Manifesto

Safe Agents Are
Free Agents

The Trust Problem

AI agents are the most powerful tools we have ever built. An agent that can read files, call APIs, spawn sub-processes, and compose capabilities on the fly is extraordinarily useful. It is also extraordinarily dangerous.

Today, most agent frameworks give you two choices. Run the agent on your own machine—with your credentials, your network, and your data—and hope the guardrails hold. Or hand everything to a cloud platform that isolates the agent by moving your data onto someone else's computer. One trusts the agent too much. The other trusts the cloud too much.

Hope is not an engineering strategy.

A prompt injection attack, a confused deputy, a privilege escalation—and the cage opens. The agent reads your SSH keys, exfiltrates your data, or acts with authority you never intended to grant. This is not a theoretical risk. It is the defining security challenge of the agentic era.

The Inversion

InferNode does not add guardrails to an insecure foundation. It inverts the model entirely.

Each agent runs in its own namespace—a view of the world constructed from only the resources you explicitly share. The agent does not start with access to everything and get restricted. It starts with access to nothing and receives only what you grant.

Try to access something you weren't given? It doesn't error. It simply does not exist. There is no attack surface because there is no surface. A prompt injection cannot read your SSH keys because in the agent's namespace, SSH keys do not exist. There is nothing to exploit.

This is not a claim. The isolation model has been formally verified using TLA+, SPIN, and CBMC. Mathematical proof, not just testing.

Safety Creates Freedom

Here is the insight that changes everything: a provably contained agent is an agent you can trust with real autonomy.

When you cannot prove containment, you restrict. You add approval workflows, human-in-the-loop checkpoints, capability limits. The agent becomes a chatbot with extra steps. The productivity gains never arrive.

When you can prove containment, you liberate. Give the agent more tools, more data, more autonomy—without more risk. Let it compose capabilities, spawn sub-agents, operate across devices. The human-AI team can finally do what it was always supposed to: work together at the speed of thought.

Security is not a constraint on productivity. It is the foundation that makes productivity possible.

The Architecture of Trust

InferNode is derived from Inferno® OS, an operating system developed by Bell Labs—the same lineage that gave us Unix, C, and the foundations of modern computing. But where the industry chose the desktop, Inferno® chose a different path: everything is a file, and every file is accessible across the network.

This was not designed for AI agents. It was designed for distributed systems that demand trust. Telecommunications networks serving billions. Industrial control systems. Environments where failure is not an option. The fact that it is precisely what AI agents need is not a coincidence—it is convergence.

The 9P protocol—Inferno®'s native language—lets resources flow across networks with radical simplicity. No REST APIs. No OAuth handshakes. No middleware. No cloud dependency. Just files, namespaces, and the freedom to compose them as the mission demands.

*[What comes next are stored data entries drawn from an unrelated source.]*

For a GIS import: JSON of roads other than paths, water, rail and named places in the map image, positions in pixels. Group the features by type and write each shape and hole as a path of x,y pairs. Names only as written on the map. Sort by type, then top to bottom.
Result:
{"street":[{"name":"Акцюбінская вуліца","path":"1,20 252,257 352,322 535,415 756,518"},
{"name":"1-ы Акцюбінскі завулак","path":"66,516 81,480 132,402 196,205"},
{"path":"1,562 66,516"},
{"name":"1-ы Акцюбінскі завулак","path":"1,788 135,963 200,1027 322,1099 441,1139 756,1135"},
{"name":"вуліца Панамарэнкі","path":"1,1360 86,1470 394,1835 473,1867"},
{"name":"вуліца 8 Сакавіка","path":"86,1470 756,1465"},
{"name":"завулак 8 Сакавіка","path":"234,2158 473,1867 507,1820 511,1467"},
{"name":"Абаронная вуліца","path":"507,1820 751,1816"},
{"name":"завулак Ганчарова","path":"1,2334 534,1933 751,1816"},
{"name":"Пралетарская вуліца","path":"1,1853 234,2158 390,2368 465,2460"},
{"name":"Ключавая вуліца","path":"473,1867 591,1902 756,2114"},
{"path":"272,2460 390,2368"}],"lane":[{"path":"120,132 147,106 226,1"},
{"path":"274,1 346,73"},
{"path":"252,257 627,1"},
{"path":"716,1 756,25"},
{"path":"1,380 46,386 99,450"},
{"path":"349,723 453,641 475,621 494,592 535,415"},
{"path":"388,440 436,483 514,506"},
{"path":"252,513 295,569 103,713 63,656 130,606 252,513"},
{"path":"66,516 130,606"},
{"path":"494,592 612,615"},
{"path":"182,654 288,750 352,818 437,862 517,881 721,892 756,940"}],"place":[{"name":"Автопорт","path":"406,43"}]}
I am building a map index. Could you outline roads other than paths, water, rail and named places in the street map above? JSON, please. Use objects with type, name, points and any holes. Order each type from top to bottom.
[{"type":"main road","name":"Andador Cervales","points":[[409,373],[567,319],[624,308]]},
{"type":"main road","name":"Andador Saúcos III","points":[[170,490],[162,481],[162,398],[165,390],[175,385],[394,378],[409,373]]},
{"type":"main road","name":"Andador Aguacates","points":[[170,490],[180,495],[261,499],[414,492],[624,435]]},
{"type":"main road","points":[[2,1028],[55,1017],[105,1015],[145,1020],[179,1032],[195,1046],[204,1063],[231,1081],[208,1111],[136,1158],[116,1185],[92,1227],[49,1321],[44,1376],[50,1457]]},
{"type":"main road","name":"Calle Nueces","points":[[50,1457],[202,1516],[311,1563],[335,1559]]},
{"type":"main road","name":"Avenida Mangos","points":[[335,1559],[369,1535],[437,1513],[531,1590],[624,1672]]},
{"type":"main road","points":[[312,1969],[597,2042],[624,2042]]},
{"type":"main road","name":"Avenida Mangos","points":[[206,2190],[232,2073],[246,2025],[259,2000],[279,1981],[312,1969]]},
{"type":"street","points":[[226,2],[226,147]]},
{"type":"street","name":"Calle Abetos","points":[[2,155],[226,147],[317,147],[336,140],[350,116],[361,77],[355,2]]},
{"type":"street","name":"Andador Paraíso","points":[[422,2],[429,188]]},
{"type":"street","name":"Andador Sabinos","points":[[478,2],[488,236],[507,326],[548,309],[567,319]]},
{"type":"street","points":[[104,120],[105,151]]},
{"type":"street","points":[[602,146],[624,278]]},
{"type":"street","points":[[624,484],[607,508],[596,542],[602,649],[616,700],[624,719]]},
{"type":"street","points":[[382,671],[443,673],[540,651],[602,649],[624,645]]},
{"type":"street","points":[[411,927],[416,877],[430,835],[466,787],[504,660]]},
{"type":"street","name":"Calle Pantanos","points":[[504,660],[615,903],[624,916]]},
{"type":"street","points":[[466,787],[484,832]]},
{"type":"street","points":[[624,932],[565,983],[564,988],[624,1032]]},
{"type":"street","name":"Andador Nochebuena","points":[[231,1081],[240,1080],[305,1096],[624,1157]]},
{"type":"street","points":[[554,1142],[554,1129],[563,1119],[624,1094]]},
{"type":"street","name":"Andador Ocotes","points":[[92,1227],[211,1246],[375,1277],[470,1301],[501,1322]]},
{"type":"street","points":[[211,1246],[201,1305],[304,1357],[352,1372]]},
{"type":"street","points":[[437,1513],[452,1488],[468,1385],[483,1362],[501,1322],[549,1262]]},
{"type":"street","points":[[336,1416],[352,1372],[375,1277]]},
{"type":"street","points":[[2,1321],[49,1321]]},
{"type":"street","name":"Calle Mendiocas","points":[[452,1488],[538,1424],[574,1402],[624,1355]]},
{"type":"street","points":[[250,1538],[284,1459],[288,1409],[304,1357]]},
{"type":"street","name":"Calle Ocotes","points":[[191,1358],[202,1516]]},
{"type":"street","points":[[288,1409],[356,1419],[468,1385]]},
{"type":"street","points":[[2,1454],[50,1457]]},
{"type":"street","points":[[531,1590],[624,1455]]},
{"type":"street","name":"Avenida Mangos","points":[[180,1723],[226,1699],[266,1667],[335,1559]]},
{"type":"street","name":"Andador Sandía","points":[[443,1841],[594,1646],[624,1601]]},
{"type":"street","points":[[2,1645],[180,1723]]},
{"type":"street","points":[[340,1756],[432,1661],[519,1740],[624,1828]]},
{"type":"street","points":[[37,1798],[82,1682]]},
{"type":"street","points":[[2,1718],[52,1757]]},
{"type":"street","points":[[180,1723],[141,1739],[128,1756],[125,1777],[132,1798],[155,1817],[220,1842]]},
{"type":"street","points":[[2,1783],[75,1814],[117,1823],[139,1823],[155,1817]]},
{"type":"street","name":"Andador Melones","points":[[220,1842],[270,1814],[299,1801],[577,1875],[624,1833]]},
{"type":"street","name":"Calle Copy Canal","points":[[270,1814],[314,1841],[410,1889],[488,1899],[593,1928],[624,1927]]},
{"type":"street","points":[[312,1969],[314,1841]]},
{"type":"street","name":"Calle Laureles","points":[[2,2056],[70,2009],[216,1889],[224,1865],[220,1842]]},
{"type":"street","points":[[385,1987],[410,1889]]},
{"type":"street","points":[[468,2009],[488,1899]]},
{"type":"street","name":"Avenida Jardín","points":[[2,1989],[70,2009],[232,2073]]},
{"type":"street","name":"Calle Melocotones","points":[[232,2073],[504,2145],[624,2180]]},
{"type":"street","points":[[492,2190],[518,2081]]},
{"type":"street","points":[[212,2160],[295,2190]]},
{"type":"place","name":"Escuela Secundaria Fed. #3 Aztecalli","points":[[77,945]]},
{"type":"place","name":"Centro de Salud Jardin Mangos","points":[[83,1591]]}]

Veltro: The Unchained Agent

Veltro is an AI agent that does not live inside an application. It lives inside a namespace—your namespace—alongside your data, your tools, your sensors, and your decisions. It does not ask for API access. It does not require a platform subscription. It composes capabilities from whatever resources are present, wherever they are: on your device, on the edge, across your network.

Veltro can do more because it is provably contained. It can act autonomously because you can prove the boundaries hold. It does not puppet you through a workflow designed by a product manager in California. It works with you, at the speed of thought, toward the outcome that matters.

This is what human-AI teaming actually looks like when trust is the foundation, not an afterthought.

The Future Is Not Apps

The application era is ending. Not because applications are bad, but because they encode the wrong abstraction. An app assumes a single user, a single device, a predetermined workflow. The world we are building assumes none of these things.

The future belongs to capabilities and skills—composable, distributed, trustworthy. Data sources that are accessible without gatekeepers. AI agents that are peers, not plugins. Edge computing that is affordable and sovereign, not rented from a hyperscaler on someone else's terms.

Inferno® makes this possible. Not as a prototype. Not as a research curiosity. As a production system with a thirty-year pedigree, proven at the scale of telecommunications networks that serve billions.

A Declaration

We declare that AI agents deserve provable containment, not bolted-on guardrails.

We declare that security and productivity are not opposites—security is the foundation that enables productivity.

We declare that the human and the AI deserve to work in a shared space, with shared context, toward shared outcomes—and that this is only possible when trust is proven, not assumed.

We declare that computing should be distributed, composable, and sovereign by default.

We declare that it is time to build on a foundation worthy of trust.

Safe agents are free agents. InferNode lights the way.